Start of Data

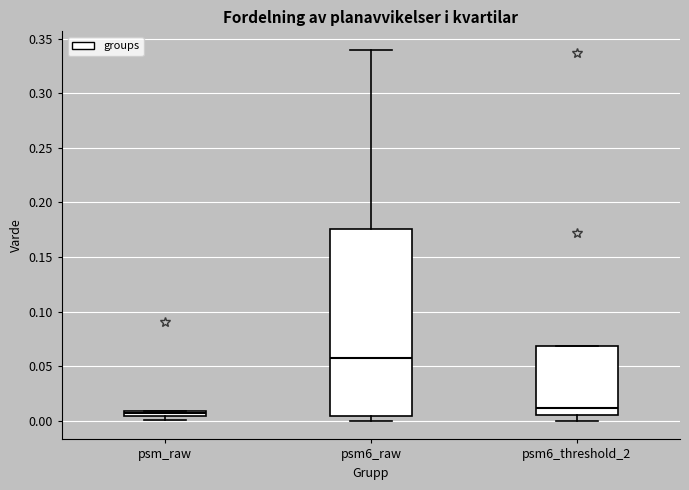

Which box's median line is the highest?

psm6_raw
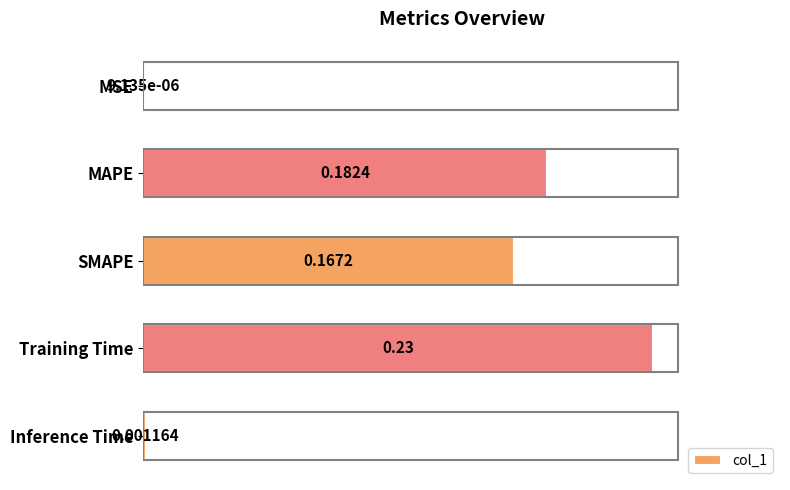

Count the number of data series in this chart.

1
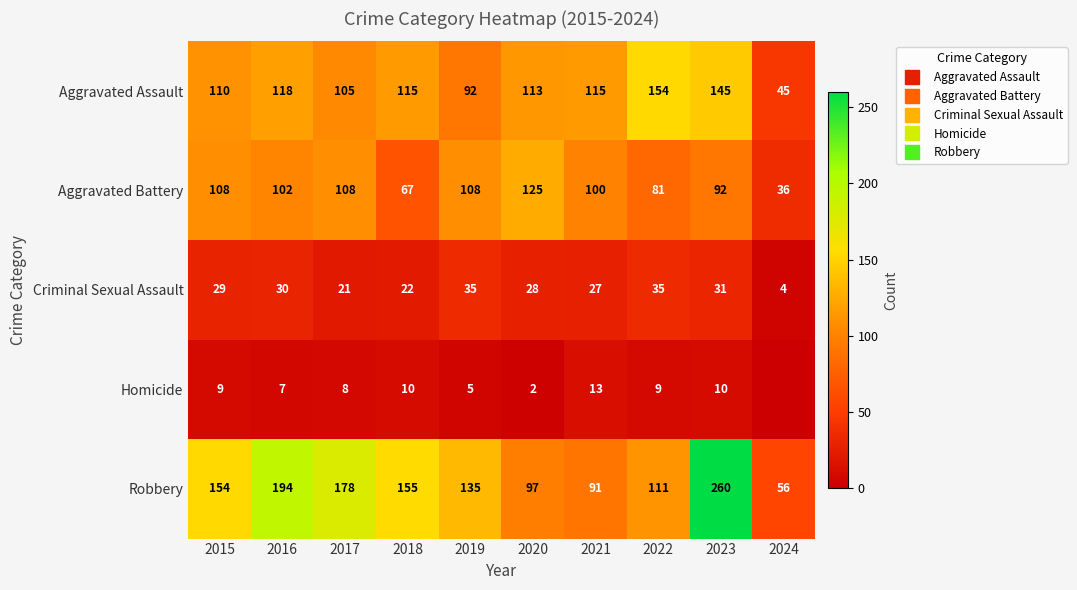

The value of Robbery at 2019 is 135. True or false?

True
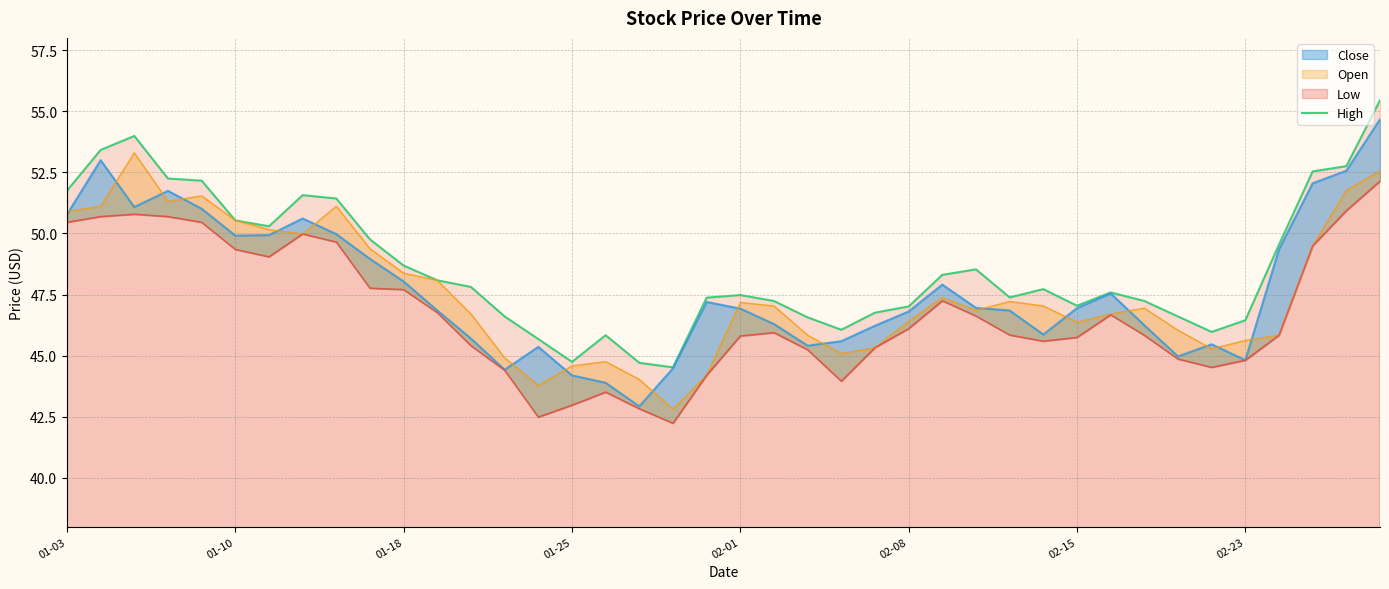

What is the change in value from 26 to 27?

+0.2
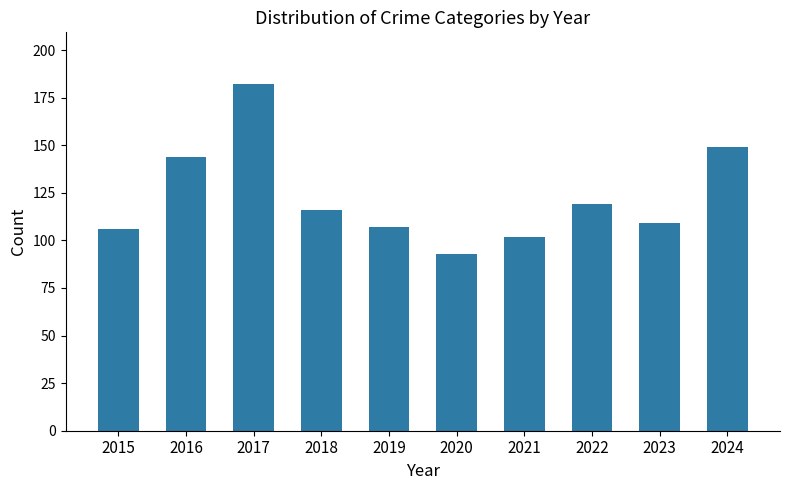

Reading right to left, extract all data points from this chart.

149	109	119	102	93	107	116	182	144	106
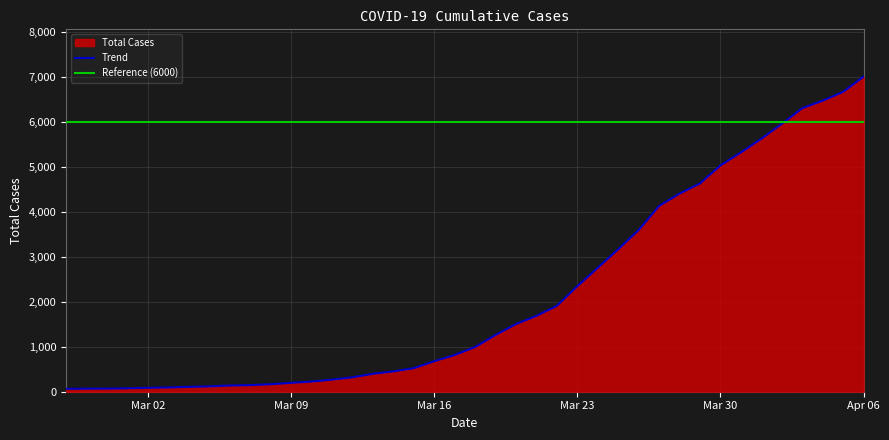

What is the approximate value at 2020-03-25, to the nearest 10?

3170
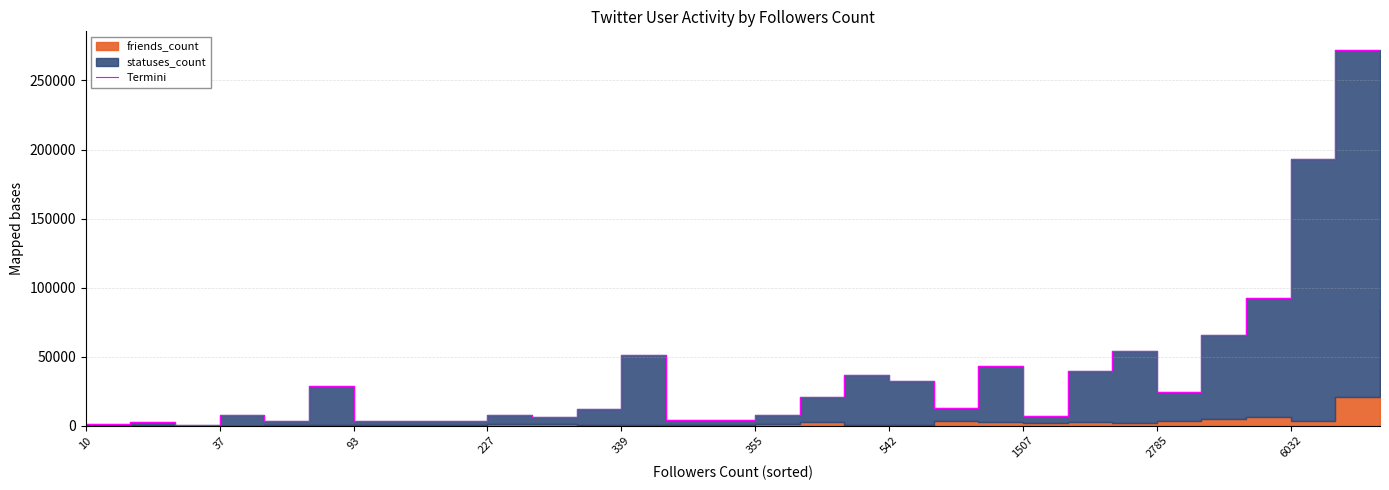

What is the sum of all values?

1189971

End of Data
Start of Data

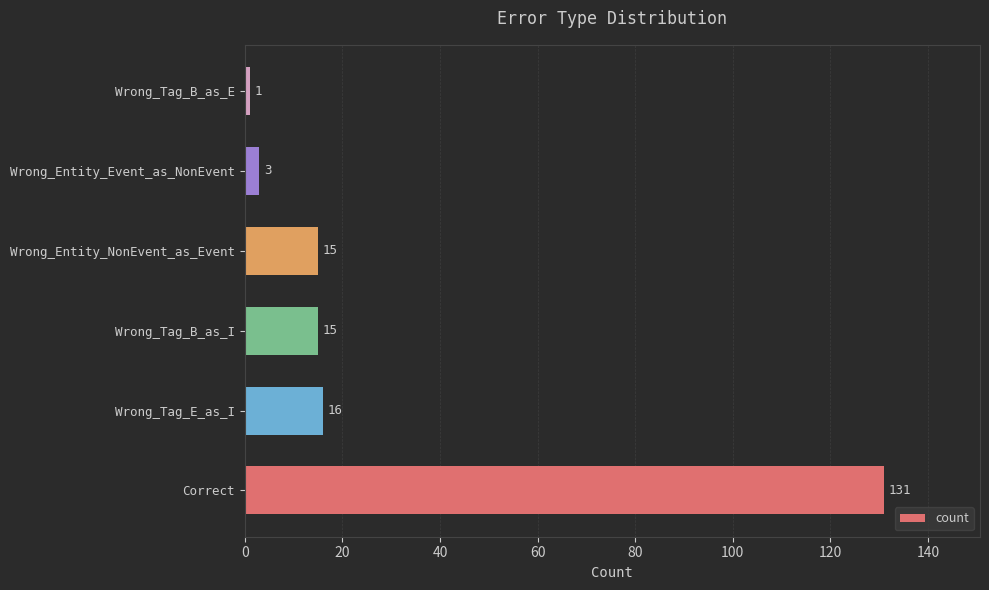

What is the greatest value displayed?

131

End of Data

• **The task**: Update the items that run from the line with "What is the change in value from 26 to 27?" through the line with "What is the sum of all values?" by replacing "approximate" with "estimated" and keeping everything else the same. Omit the pictures from your answer.

• **Written response**:
What is the change in value from 26 to 27?

+0.2

Reading right to left, extract all data points from this chart.

149	109	119	102	93	107	116	182	144	106

What is the estimated value at 2020-03-25, to the nearest 10?

3170

What is the sum of all values?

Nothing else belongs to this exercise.